La base è l’articolo 4 del Codice dove è detto chiaro che “Il tempo di relazione è tempo di cura”.
E nel commentario è spiegato tra l’altro a questo articolo, che non può esserci cura senza apprendimento e, nella reciprocità della relazione (proporzione): l’aiuto viene immediatamente ripagato con il rispetto, la gratitudine, la crescita professionale e personale. Solo così non verrà mai a crearsi un vuoto. L’infermiere si fa garante che la persona assistita non sia mai lasciata in abbandono e il tempo che verrà impiegato nella relazione di cura sarà la costante che guiderà il professionista infermiere.
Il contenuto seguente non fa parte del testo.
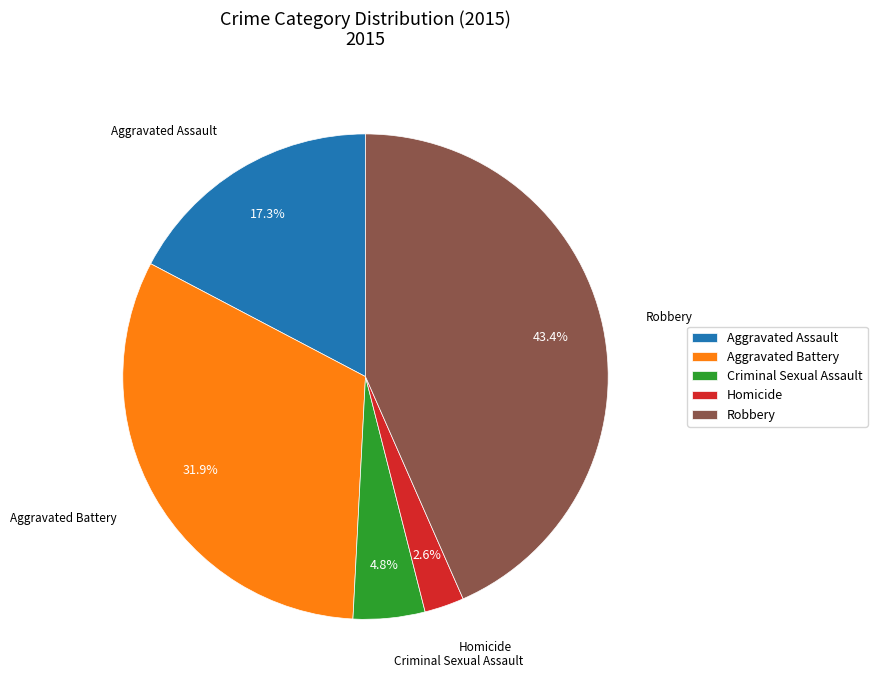

To the nearest percent, what is the difference between the largest and smallest slice percentages?

41%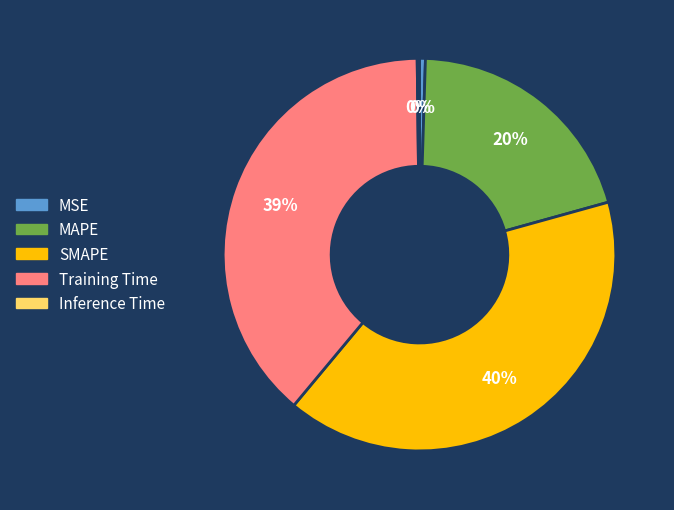

What is the largest slice in the pie chart?

SMAPE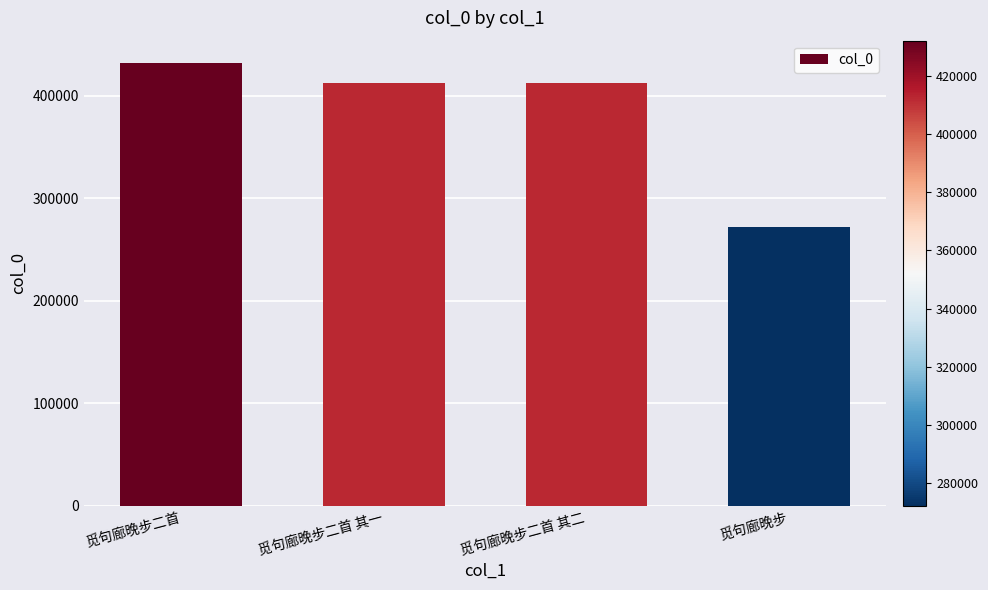

What is the value of the 3rd bar from the left?

412340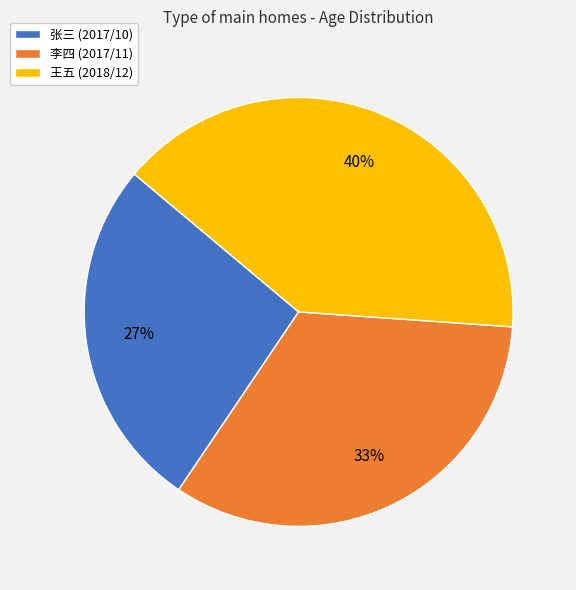

Combined, do 王五 (2018/12) and 张三 (2017/10) account for over 50%?

Yes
Ma ecco che il concetto ricompare più avanti, al momento di inquadrare i rapporti con gli assistiti, con l’affermazione che il tempo di relazione è tempo di cura, sempre, in ogni momento della vita e che l’infermiere diventare esperto e capace nell’aiutare l’altro attraverso gesti concreti quotidiani di vicinanza che consentano di rielaborare la sofferenza attraverso la premura, l’ascolto, l’attenzione.
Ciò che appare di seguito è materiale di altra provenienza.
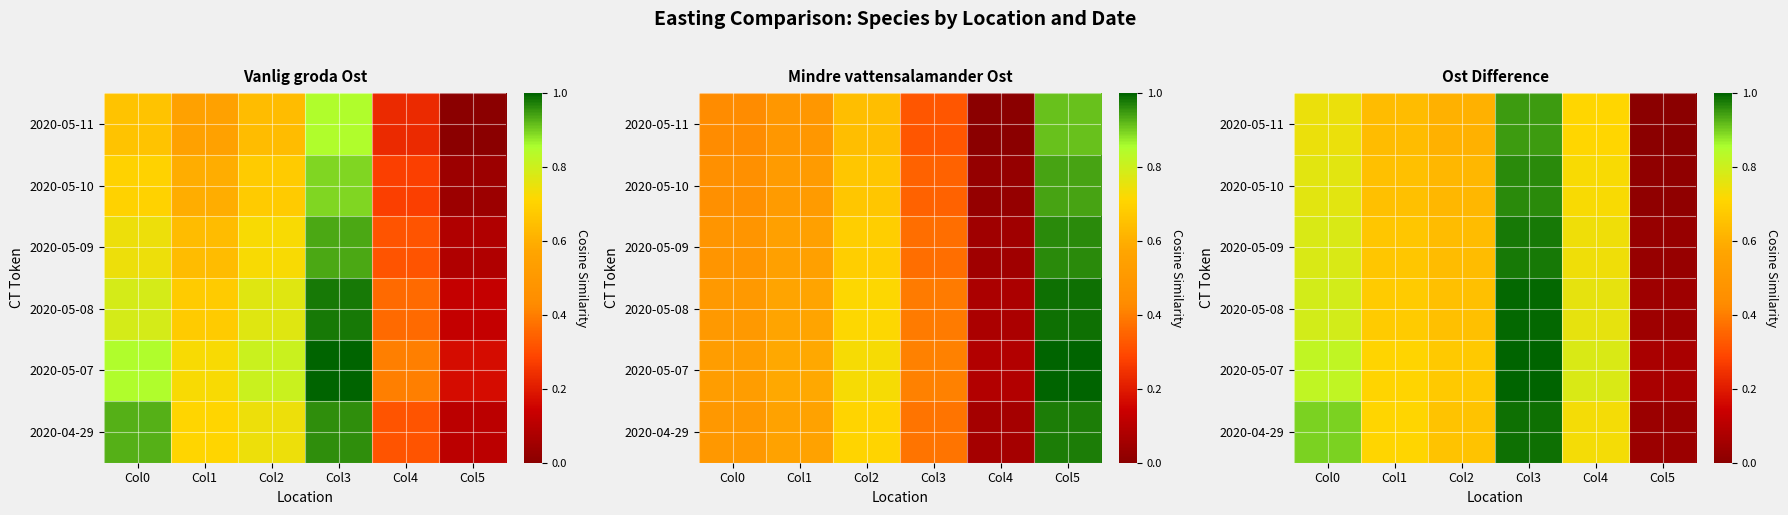

Is it true that 2020-05-07 equals 0.3 at Col4?

False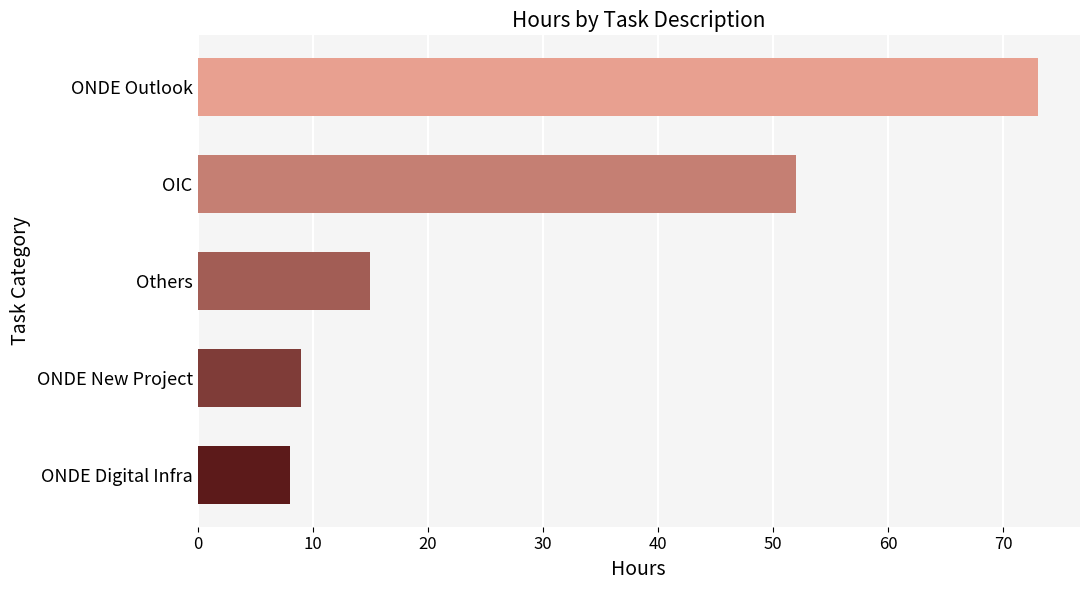

Reading bottom to top, list all the values displayed in this chart.

8	9	15	52	73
E ancora nella comunicazione, con l’affermazione, poi spiegata più profondamente, che la relazione professionista-cittadino, fondamentale per rispondere a bisogni di cura complessi in continua e rapida evoluzione, è uno degli elementi cardine del sistema salute. L’informazione e la comunicazione sono componenti essenziali di questa relazione, che però oggi non può più essere mediata unicamente dai canali di comunicazione più consolidati. In poche parole, si parla degli gli “strumenti” della relazione nello zaino dell’infermiere.
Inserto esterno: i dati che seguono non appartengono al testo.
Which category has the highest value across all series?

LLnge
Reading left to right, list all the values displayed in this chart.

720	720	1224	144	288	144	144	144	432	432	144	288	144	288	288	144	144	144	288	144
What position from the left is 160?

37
Così il commentario indica un percorso mai fine a sé stesso. Un percorso che accompagna la nostra professione nel rispetto di un Codice deontologico che ci siamo dati e che è riconosciuto come esempio tra i più avanzati di etica applicata alla professione. Un percorso che ciascuno di noi deve apprendere, metabolizzare, fare suo e sentire dentro di sé nell’essere e nell’agire quotidiano. Un percorso che guida, aiuta, indirizza e accompagna l’infermiere nel suo essere espressione della scienza e della professionalità vicine all’assistito, ai suoi bisogni, alle sue necessità anche sociali.
Il commentario non è quindi un esercizio letterario per spiegare, ma una strada tracciata per guidare, un vero e proprio “navigatore” che indica la rotta nell’etica e nella deontologia della nostra professione.